# Passage provided
##############################

In West Dummerston, neighbors in the compact neighborhood noticed the influx of newcomers when a neighbor started renting a home on Airbnb, said Beverly Tier.
“This is a quiet little community,” Tier said. “We know who our neighbors are, and when we have Airbnb people come, we don’t know who our neighbors are. There are a lot of children in this neighborhood, so that’s a little bit disconcerting for some people.”
The internet-based service that allows people to rent out their homes is growing in popularity, and Select Board Chairman Zeke Goodband tells Vermont Public Radio that the town is ready to take action amid mounting complaints in West Dummerston.
“The Airbnbs are flying under the radar,” Goodband says. “We just want to get them above ground and have them be subject to the same safety regulations and inspections that other rental properties are subject to.”
The town is preparing to send letters to those who’ve rented a home on Airbnb and ask them to apply for zoning permits with a goal of ensuring that Airbnb homes are subject to the same regulations as other rental properties in the community, Goodband said.
Dummerston isn’t alone.
In March, the town of Hinesburg put out a notice reminding Airbnb hosts that they need local permits. And in Hartford, a group of residents complained in February about cars driven by Airbnb renters getting stuck in the snow and inadequate parking.

##############################

# Records for the task
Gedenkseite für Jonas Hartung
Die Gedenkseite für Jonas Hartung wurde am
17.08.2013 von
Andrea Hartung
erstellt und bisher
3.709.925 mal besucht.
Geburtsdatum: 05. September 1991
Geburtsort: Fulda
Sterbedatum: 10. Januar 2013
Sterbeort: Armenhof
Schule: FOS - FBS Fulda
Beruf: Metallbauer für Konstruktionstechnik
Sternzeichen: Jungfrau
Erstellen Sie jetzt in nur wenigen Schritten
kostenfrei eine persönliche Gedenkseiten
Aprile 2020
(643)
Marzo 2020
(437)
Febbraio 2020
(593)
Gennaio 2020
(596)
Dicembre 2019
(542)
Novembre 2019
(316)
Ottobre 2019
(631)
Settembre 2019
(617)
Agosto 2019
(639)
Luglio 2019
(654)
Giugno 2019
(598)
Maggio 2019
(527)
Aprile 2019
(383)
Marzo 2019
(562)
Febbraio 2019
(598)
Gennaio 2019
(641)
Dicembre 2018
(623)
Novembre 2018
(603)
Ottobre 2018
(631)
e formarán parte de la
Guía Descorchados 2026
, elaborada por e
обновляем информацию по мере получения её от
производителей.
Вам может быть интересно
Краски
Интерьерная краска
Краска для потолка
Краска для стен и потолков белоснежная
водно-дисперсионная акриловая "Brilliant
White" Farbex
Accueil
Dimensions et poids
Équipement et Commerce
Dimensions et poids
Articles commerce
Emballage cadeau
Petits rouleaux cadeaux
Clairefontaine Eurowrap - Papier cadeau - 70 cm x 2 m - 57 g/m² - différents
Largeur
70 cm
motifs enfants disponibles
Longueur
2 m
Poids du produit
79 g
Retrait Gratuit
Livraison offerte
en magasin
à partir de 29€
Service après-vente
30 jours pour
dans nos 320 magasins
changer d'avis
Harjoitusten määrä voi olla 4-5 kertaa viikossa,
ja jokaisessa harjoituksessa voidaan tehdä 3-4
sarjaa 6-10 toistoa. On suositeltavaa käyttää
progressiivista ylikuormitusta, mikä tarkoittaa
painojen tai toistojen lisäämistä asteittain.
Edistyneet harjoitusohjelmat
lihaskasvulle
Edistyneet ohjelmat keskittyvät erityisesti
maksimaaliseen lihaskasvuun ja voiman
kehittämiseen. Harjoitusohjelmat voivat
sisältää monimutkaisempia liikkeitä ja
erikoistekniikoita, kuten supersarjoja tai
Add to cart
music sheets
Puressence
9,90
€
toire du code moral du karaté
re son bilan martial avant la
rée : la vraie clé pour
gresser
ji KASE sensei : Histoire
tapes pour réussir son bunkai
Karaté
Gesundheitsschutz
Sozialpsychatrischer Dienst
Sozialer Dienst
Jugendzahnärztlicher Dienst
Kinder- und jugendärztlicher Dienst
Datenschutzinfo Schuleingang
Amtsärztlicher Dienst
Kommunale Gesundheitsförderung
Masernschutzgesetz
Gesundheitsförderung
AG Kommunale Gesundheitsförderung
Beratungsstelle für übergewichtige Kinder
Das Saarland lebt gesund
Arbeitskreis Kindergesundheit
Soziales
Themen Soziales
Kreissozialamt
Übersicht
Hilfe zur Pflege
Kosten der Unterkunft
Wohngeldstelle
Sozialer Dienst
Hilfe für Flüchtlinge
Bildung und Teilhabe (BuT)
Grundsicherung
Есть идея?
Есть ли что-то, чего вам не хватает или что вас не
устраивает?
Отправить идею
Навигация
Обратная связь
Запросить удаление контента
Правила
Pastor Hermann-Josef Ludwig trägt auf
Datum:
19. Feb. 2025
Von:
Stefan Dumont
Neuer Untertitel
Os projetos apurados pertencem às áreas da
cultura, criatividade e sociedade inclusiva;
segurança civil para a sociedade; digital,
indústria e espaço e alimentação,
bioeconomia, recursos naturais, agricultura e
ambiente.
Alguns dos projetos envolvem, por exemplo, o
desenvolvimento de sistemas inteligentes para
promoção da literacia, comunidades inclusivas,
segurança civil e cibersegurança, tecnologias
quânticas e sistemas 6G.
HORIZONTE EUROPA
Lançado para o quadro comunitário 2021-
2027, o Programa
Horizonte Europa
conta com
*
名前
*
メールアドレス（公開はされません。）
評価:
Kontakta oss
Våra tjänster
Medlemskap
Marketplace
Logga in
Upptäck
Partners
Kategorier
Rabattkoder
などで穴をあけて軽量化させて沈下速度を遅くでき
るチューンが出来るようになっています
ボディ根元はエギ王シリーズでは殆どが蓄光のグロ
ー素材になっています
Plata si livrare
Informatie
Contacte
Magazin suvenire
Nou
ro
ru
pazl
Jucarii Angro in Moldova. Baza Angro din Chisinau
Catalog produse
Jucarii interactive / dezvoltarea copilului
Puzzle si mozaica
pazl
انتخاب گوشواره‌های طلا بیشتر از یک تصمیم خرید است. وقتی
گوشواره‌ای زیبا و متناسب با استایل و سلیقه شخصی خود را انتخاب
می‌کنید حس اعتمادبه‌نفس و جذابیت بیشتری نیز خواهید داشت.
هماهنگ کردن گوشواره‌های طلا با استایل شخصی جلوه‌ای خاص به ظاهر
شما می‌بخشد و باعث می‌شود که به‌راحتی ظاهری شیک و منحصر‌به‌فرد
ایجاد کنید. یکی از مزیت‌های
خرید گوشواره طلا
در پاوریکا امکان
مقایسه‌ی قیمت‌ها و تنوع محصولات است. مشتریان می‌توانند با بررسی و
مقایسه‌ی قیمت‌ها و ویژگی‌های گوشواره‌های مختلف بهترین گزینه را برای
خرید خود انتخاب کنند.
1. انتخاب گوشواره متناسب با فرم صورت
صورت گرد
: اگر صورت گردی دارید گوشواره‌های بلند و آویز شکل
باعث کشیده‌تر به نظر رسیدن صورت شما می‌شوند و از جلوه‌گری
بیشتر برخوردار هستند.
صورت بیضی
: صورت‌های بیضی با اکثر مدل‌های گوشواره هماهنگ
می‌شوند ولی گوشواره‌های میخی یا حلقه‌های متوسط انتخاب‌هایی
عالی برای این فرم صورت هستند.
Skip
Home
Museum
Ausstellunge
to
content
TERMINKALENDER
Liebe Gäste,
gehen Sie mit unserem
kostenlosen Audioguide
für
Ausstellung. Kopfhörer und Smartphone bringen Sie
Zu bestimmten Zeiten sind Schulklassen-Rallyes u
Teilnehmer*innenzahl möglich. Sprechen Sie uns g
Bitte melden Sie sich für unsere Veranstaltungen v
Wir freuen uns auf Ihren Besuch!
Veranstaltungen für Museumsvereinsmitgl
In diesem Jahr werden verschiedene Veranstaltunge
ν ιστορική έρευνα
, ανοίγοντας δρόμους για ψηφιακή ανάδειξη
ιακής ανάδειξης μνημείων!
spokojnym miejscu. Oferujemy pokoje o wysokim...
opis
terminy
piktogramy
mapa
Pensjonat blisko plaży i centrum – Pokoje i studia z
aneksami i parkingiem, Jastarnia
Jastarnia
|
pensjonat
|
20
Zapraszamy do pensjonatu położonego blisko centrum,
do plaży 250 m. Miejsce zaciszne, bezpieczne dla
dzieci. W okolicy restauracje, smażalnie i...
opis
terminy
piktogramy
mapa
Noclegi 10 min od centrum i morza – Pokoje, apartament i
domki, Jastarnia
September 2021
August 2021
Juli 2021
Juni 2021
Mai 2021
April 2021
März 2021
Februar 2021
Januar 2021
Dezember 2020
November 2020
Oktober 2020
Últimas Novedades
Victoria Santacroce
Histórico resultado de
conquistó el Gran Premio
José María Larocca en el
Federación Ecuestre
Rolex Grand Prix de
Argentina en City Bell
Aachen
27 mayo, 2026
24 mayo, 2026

##############################

# Assignment 1
Echo the records word for word, beginning with their first line and going on through the line that contains "Erstellen Sie jetzt in nur wenigen Schritten".
# Assignment 2
Carry on the article about Airbnb rentals in Vermont towns from the point where it ends.
The article on Airbnb rentals in Vermont towns and the records are unrelated material.

# Output 1
Gedenkseite für Jonas Hartung
Die Gedenkseite für Jonas Hartung wurde am
17.08.2013 von
Andrea Hartung
erstellt und bisher
3.709.925 mal besucht.
Geburtsdatum: 05. September 1991
Geburtsort: Fulda
Sterbedatum: 10. Januar 2013
Sterbeort: Armenhof
Schule: FOS - FBS Fulda
Beruf: Metallbauer für Konstruktionstechnik
Sternzeichen: Jungfrau
Erstellen Sie jetzt in nur wenigen Schritten

# Output 2
State lawmakers recognized a need to get a handle on the Airbnb scene in Vermont, and they asked a number of state regulatory agencies to weigh in on the issue.
The Legislature also has ordered a second study this year to continue looking at how the state might play a role in the growth of online short-term rentals.
Airbnb, for its part, encourages hosts to check local zoning regulations to make sure rules are being followed to ensure hosts, neighbors and guests are on the same page.
The 3,000 Vermonters who rent their homes via Airbnb earned more than $17 million from 140,000 guests last year, which was an 87 percent boost from 2015. Airbnb said the typical Vermont listing is occupied for 23 nights per year and that the average stay is between two and three nights.